Investigation of genetic susceptibility markers to arthritic conditions and how they contribute to disease

Study code

Lead researcher
Dr Annie Yarwood

Study type
Participant re-contact

Institution or company
University of Manchester

Researcher type

Speciality area
Musculoskeletal Disorders


The study was set up to investigate how a change in DNA which can increase a person’s risk of developing juvenile idiopathic arthritis (JIA) affects the cells of the immune system. One specific change in DNA which increases the risk of JIA, has been shown to alter the response of T-cells after stimulation. This is important as T-cells keep our immune system healthy. If they do not respond in a normal way then the immune system can become imbalanced and result in disease.

Blood samples were collected from people who have a specific change in their DNA. Cells were extracted from the blood samples and have been stored at -150°C ready for analysis. The cells will be looked at using a technology called CyTOF. This will allow us to look at all the different types of T cells in the blood in detail, and to see if people with specific changes in their DNA have changes in their T cells.

This research is still on going as the principle investigator has been on maternity leave and work has been affected by the pandemic. Our hypothesis is that changes in the DNA alter the number and function of a specific type of T cell called T-regulatory cells. These cells are the regulators of the immune system. When the immune system is activated by a virus or bug your immune cells fight this infection.
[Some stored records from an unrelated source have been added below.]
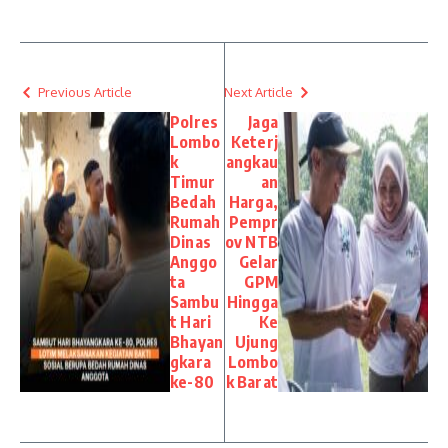
Previous Article
Next Article
Polres
Jaga
Lombo
Keterj
k
angkau
Timur
an
Bedah
Harga,
Rumah
Pempr
Dinas
ov NTB
Anggo
Gelar
ta
GPM
Sambu
Hingga
t Hari
Ke
Bhayan
Ujung
gkara
Lombo
ke-80
k Barat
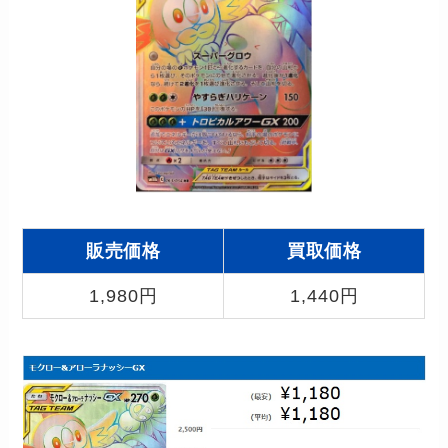
販売価格
買取価格
1,980円
1,440円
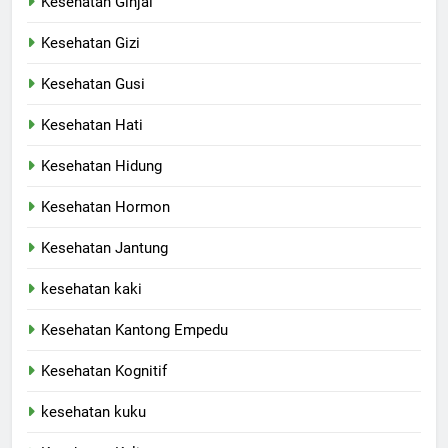
Kesehatan Ginjal
Kesehatan Gizi
Kesehatan Gusi
Kesehatan Hati
Kesehatan Hidung
Kesehatan Hormon
Kesehatan Jantung
kesehatan kaki
Kesehatan Kantong Empedu
Kesehatan Kognitif
kesehatan kuku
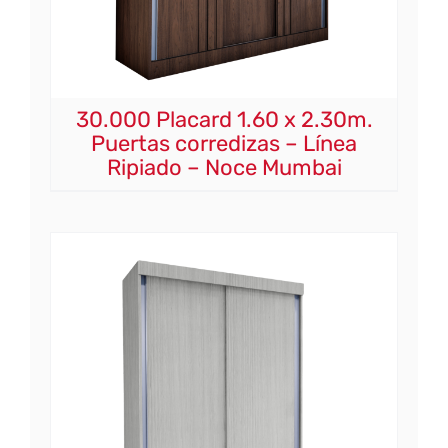
30.000 Placard 1.60 x 2.30m.
Puertas corredizas – Línea
Ripiado – Noce Mumbai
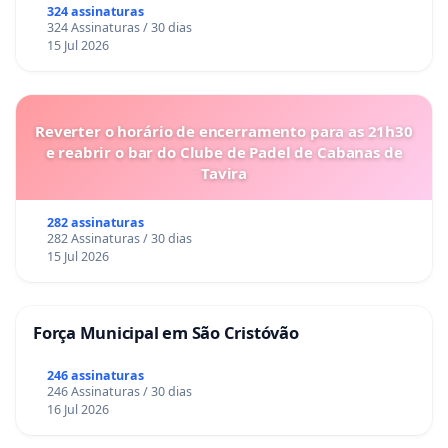
324 assinaturas
324 Assinaturas / 30 dias
15 Jul 2026
1) Associação Atlética Acadêmica (A.A. FDSM)
2) Associação Proteção Assistência aos
Reverter o horário de encerramento para as 21h30
Condenados e Condenadas de Pouso Alegre (APAC
e reabrir o bar do Clube de Padel de Cabanas de
Feminina e APAC Masculina)
Tavira
3) Fazenda da Esperança
4) Associação Cora Minas de Artesanato de Pouso
282 assinaturas
282 Assinaturas / 30 dias
Alegre
15 Jul 2026
5) Associação de Cultura e Artes “José Antonio
Lobo” (ACAJAL)
6) Associação de Moradores do Bairro Jardim
Força Municipal em São Cristóvão
Floresta e Adjacências (AMOFLORA)
246 assinaturas
7) Associação de Saúde Mental de Pouso Alegre
246 Assinaturas / 30 dias
16 Jul 2026
(ASSAMPA)
8) Associação dos Moradores do Bairro Cidade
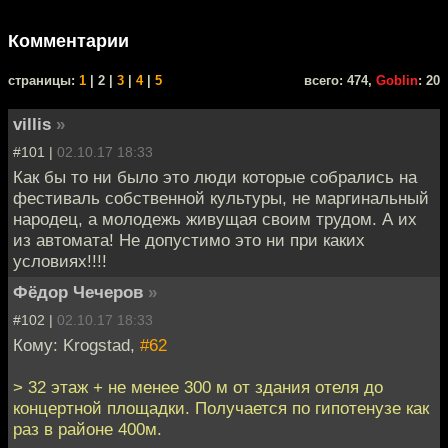
Комментарии
cтраницы:
1
| 2 |
3
|
4
|
5
всего: 474,
Goblin
: 20
villis
»
#101 |
02.10.17 18:33
Как бы то ни было это люди которые собрались на
фестиваль собственной культуры, не маргинальный
народец, а молодежь живущая своим трудом. А их
из автомата! Не допустимо это ни при каких
условиях!!!!
Фёдор Чечеров
»
#102 |
02.10.17 18:33
Кому: Krogstad,
#62
> 32 этаж + не менее 300 м от здания отеля до
концертной площадки. Получается по гипотенузе как
раз в районе 400м.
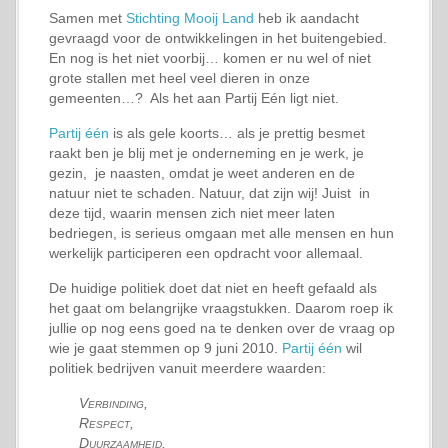
Samen met
Stichting Mooij Land
heb ik aandacht
gevraagd voor de ontwikkelingen in het buitengebied.
En nog is het niet voorbij… komen er nu wel of niet
grote stallen met heel veel dieren in onze
gemeenten…? Als het aan Partij Eén ligt niet.
Partij é
é
n
is als gele koorts… als je prettig besmet
raakt ben je blij met je onderneming en je werk, je
gezin, je naasten, omdat je weet anderen en de
natuur niet te schaden. Natuur, dat zijn wij! Juist in
deze tijd, waarin mensen zich niet meer laten
bedriegen, is serieus omgaan met alle mensen en hun
werkelijk participeren een opdracht voor allemaal.
De huidige politiek doet dat niet en heeft gefaald als
het gaat om belangrijke vraagstukken. Daarom roep ik
jullie op nog eens goed na te denken over de vraag op
wie je gaat stemmen op 9 juni 2010.
Partij één
wil
politiek bedrijven vanuit meerdere waarden:
Verbinding,
Respect,
Duurzaamheid,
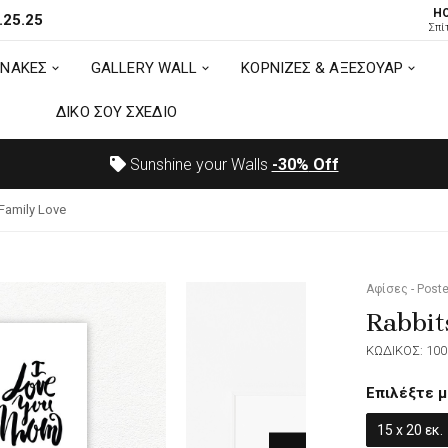
H
.25.25
ΙΝΑΚΕΣ
GALLERY WALL
ΚΟΡΝΙΖΕΣ & ΑΞΕΣΟΥΑΡ
Σπί
ΙΝΑΚΕΣ
GALLERY WALL
ΚΟΡΝΙΖΕΣ & ΑΞΕΣΟΥΑΡ
ΔΙΚΟ ΣΟΥ ΣΧΕΔΙΟ
ΔΙΚΟ ΣΟΥ ΣΧΕΔΙΟ
Sunshine your Walls
-30%
Off
 Family Love
Αφίσες - Poste
Rabbit
ΚΩΔΙΚΟΣ: 100
Επιλέξτε μ
15 x 20 εκ.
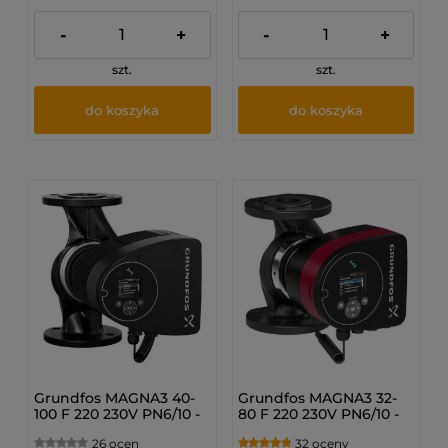
-
+
-
+
szt.
szt.
do koszyka
do koszyka
Grundfos MAGNA3 40-
Grundfos MAGNA3 32-
100 F 220 230V PN6/10 -
80 F 220 230V PN6/10 -
Pompa obiegowa c.o.
Pompa obiegowa c.o.
26 ocen
32 oceny
97924269
98333874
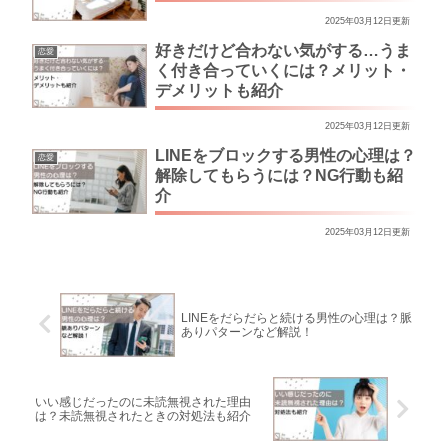
2025年03月12日更新
好きだけど合わない気がする…うま
恋愛
く付き合っていくには？メリット・
デメリットも紹介
2025年03月12日更新
LINEをブロックする男性の心理は？
恋愛
解除してもらうには？NG行動も紹
介
2025年03月12日更新
LINEをだらだらと続ける男性の心理は？脈
ありパターンなど解説！
いい感じだったのに未読無視された理由
は？未読無視されたときの対処法も紹介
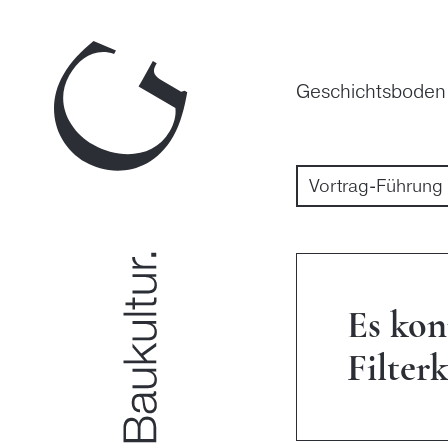
Zum
Inhalt
springen
Geschichtsboden
Es kon
Filter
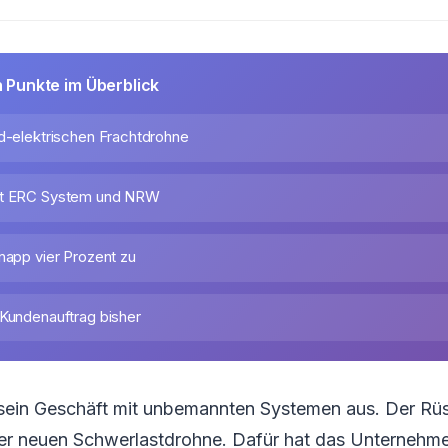
n Punkte im Überblick
id-elektrischen Frachtdrohne
it ERC System und NRW
napp vier Prozent zu
 Kundenauftrag bisher
 sein Geschäft mit unbemannten Systemen aus. Der R
ner neuen Schwerlastdrohne. Dafür hat das Unterneh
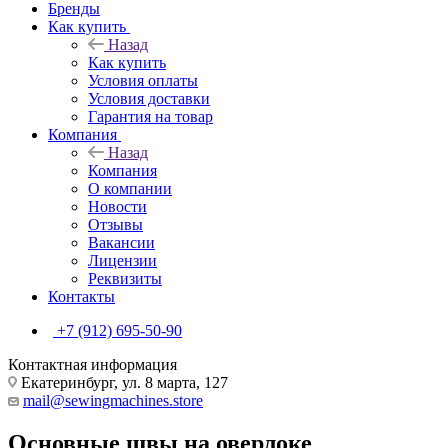
Бренды
Как купить
Назад
Как купить
Условия оплаты
Условия доставки
Гарантия на товар
Компания
Назад
Компания
О компании
Новости
Отзывы
Вакансии
Лицензии
Реквизиты
Контакты
+7 (912) 695-50-90
Контактная информация
Екатеринбург, ул. 8 марта, 127
mail@sewingmachines.store
Основные швы на оверлоке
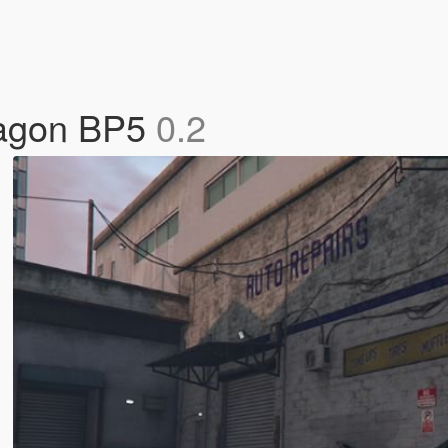
Wagon BP5
0.2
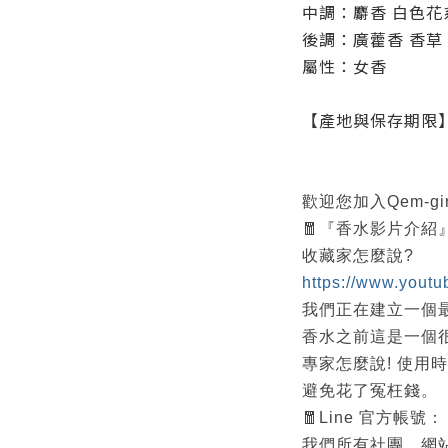
中調：麝香 白色花
後調：廣藿香 香草
屬性：女香
【產地與保存期限
歡迎您加入Qem-g
🧧『香水影片介
收藏家怎麼說?
https://www.yout
我們正在建立一個
香水之前這是一個
專家怎麼說! 使用
避免花了冤枉錢。
🧧Line 官方帳號：
我們所有社團、網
When the infection has been dealt with, T-regulatory cells dampen down the immune response and restore the normal balance. Without T-regulatory cells the immune system would go into overdrive. JIA is an autoimmune disease, this means that the immune system is in overdrive and is attacking the joints. There is evidence to suggest that this maybe because T-regulatory cells are not working properly to prevent this.

If our hypothesis is correct and changes in the DNA, which increase the risk of developing JIA, alter the number and function of a specific type of T cell called T-regulatory cells. It has been shown that this can be corrected by giving cells a protein called IL-2. We believe that IL-2 could be used as a treatment for JIA to restore T-regulatory cells and restore the immune balance. Once they study is complete we will publish our results. In parallel to this we are also hoping to set up a clinical trial of IL-2 in JIA. We are very grateful to the individual volunteers from the NIHR BioResource who provided blood samples to enable us to undertake this work.

Participation: For this study we recruited 12 volunteers to give a 100ml blood sample.

Organisation: This study is organised by Professor Jane Worthington from the University of Manchester.